**Exercise objective**
Copy out the data word for word, without any of its pictures.

**Data for the task**

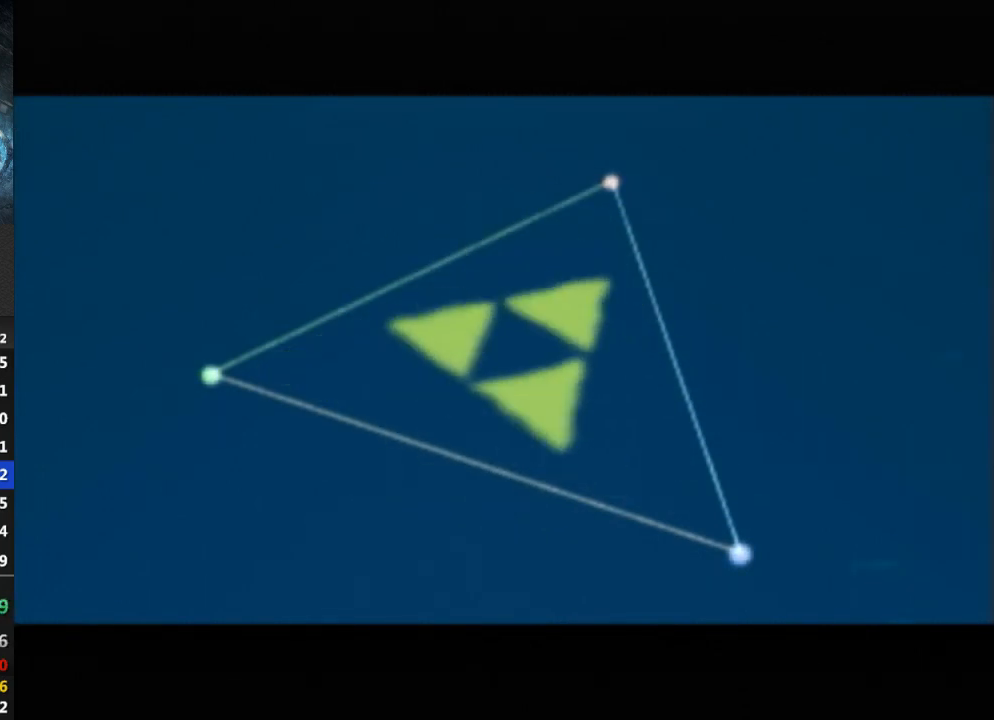
{"buttons": ["B"], "left_stick": "center", "right_stick": "center", "events": [[133, "B", "down"], [200, "B", "up"], [367, "B", "down"], [433, "B", "up"], [500, "B", "down"]]}
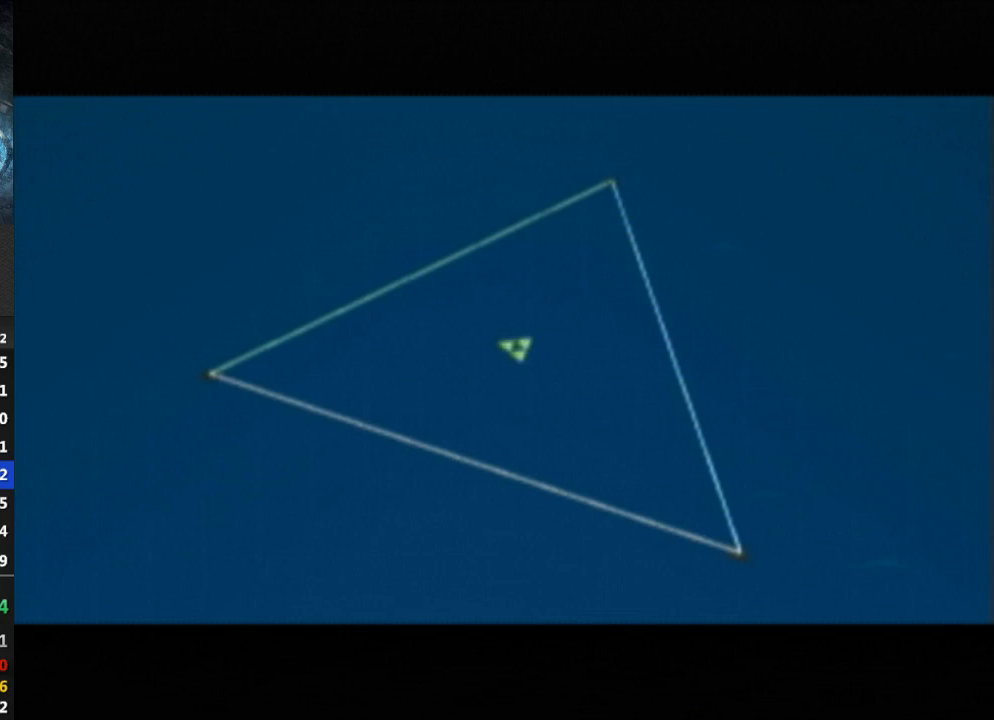
{"buttons": [], "left_stick": "center", "right_stick": "center", "events": [[67, "B", "up"], [167, "B", "down"], [200, "B", "up"], [267, "B", "down"], [300, "B", "up"], [400, "B", "down"], [467, "B", "up"]]}
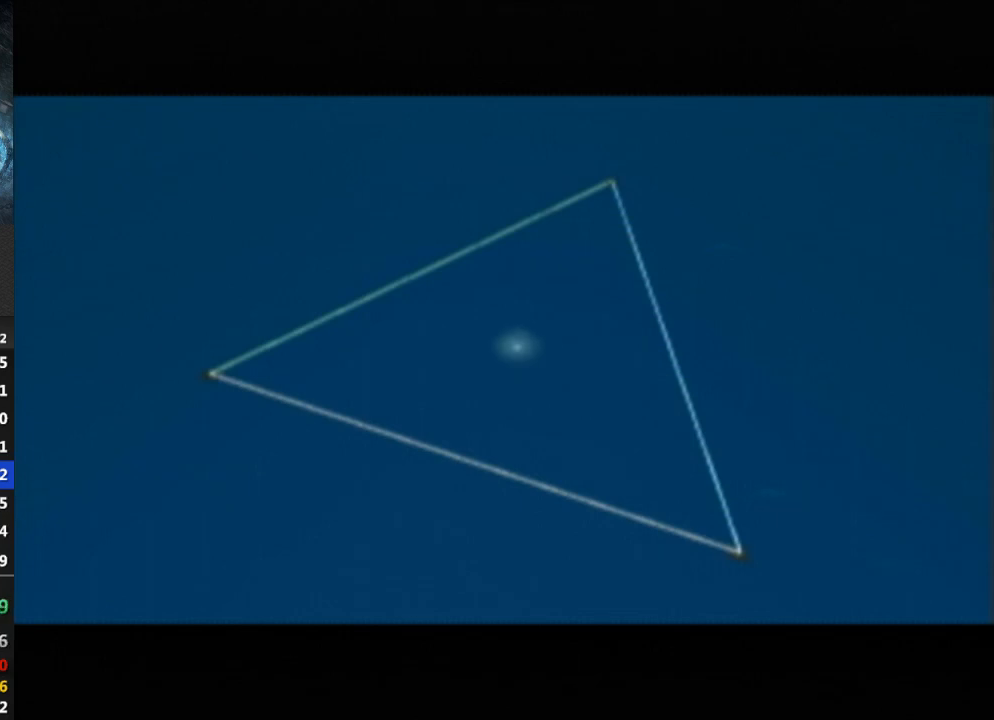
{"buttons": [], "left_stick": "center", "right_stick": "center", "events": [[33, "B", "down"], [100, "B", "up"], [167, "B", "down"], [200, "B", "up"], [300, "B", "down"], [333, "B", "up"]]}
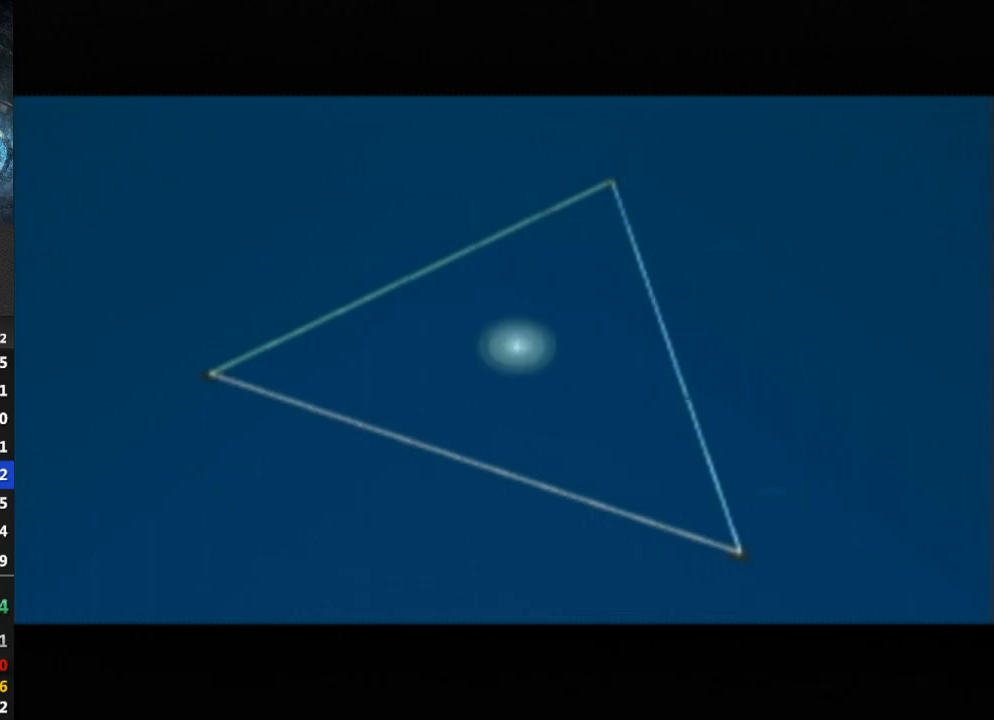
{"buttons": [], "left_stick": "center", "right_stick": "center", "events": [[33, "B", "down"], [100, "B", "up"], [167, "B", "down"], [200, "B", "up"], [267, "B", "down"], [300, "B", "up"]]}
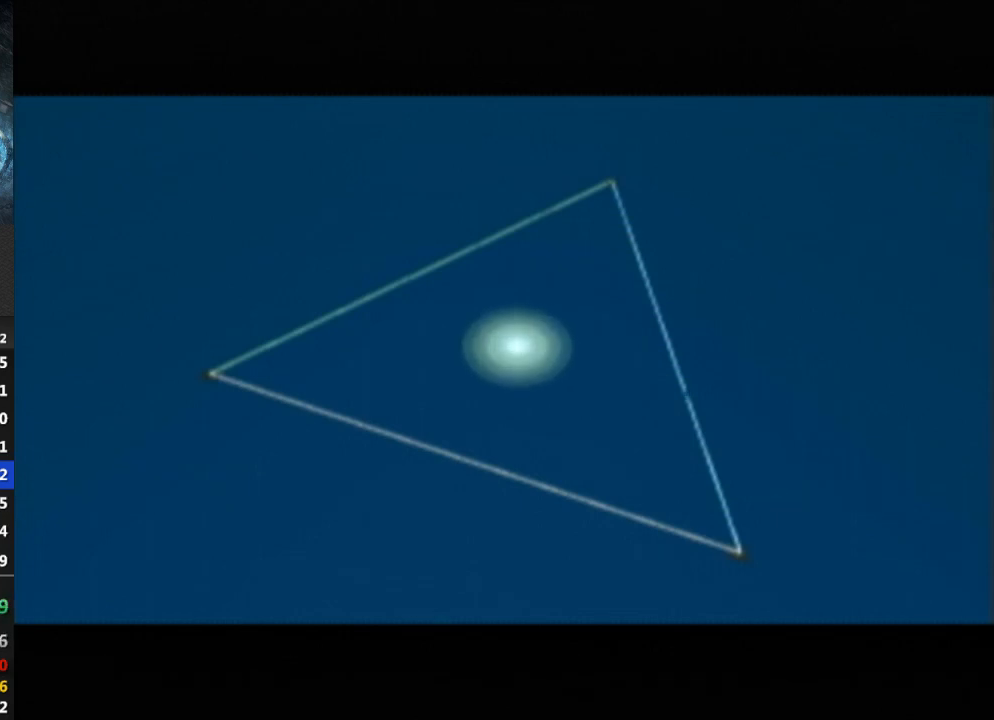
{"buttons": [], "left_stick": "center", "right_stick": "center", "events": [[67, "B", "down"], [100, "B", "up"], [167, "B", "down"], [233, "B", "up"], [267, "B", "down"], [367, "B", "up"], [433, "B", "down"], [500, "B", "up"]]}
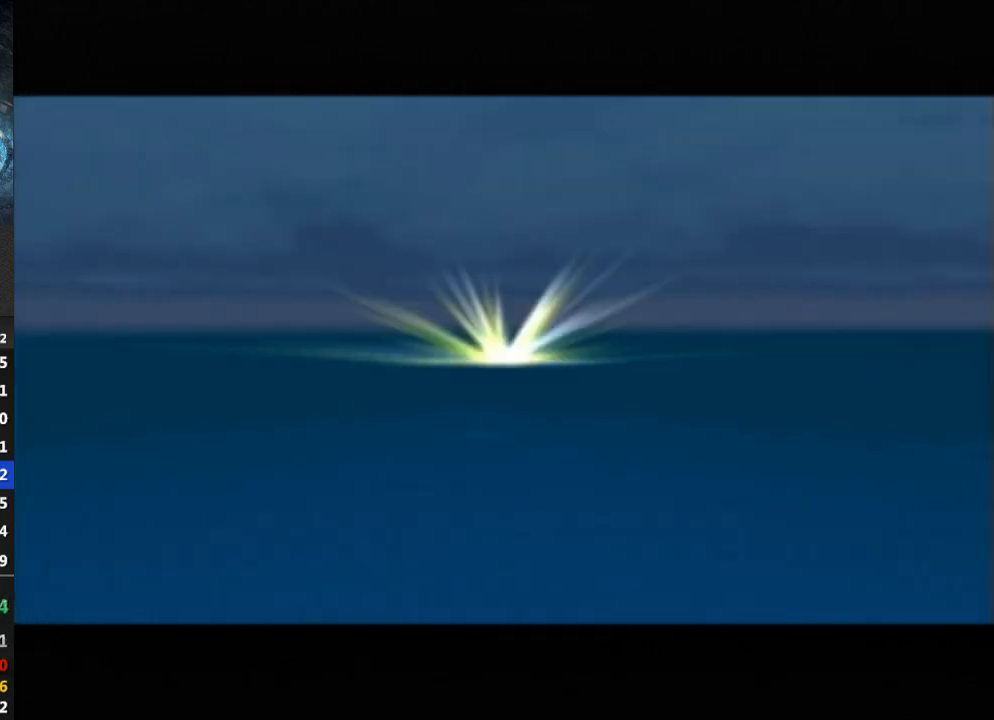
{"buttons": ["B"], "left_stick": "center", "right_stick": "center", "events": [[67, "B", "down"], [133, "B", "up"], [200, "B", "down"], [233, "B", "up"], [333, "B", "down"], [367, "B", "up"], [467, "B", "down"]]}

**Your solution**
{"buttons": ["B"], "left_stick": "center", "right_stick": "center", "events": [[133, "B", "down"], [200, "B", "up"], [367, "B", "down"], [433, "B", "up"], [500, "B", "down"]]}
{"buttons": [], "left_stick": "center", "right_stick": "center", "events": [[67, "B", "up"], [167, "B", "down"], [200, "B", "up"], [267, "B", "down"], [300, "B", "up"], [400, "B", "down"], [467, "B", "up"]]}
{"buttons": [], "left_stick": "center", "right_stick": "center", "events": [[33, "B", "down"], [100, "B", "up"], [167, "B", "down"], [200, "B", "up"], [300, "B", "down"], [333, "B", "up"]]}
{"buttons": [], "left_stick": "center", "right_stick": "center", "events": [[33, "B", "down"], [100, "B", "up"], [167, "B", "down"], [200, "B", "up"], [267, "B", "down"], [300, "B", "up"]]}
{"buttons": [], "left_stick": "center", "right_stick": "center", "events": [[67, "B", "down"], [100, "B", "up"], [167, "B", "down"], [233, "B", "up"], [267, "B", "down"], [367, "B", "up"], [433, "B", "down"], [500, "B", "up"]]}
{"buttons": ["B"], "left_stick": "center", "right_stick": "center", "events": [[67, "B", "down"], [133, "B", "up"], [200, "B", "down"], [233, "B", "up"], [333, "B", "down"], [367, "B", "up"], [467, "B", "down"]]}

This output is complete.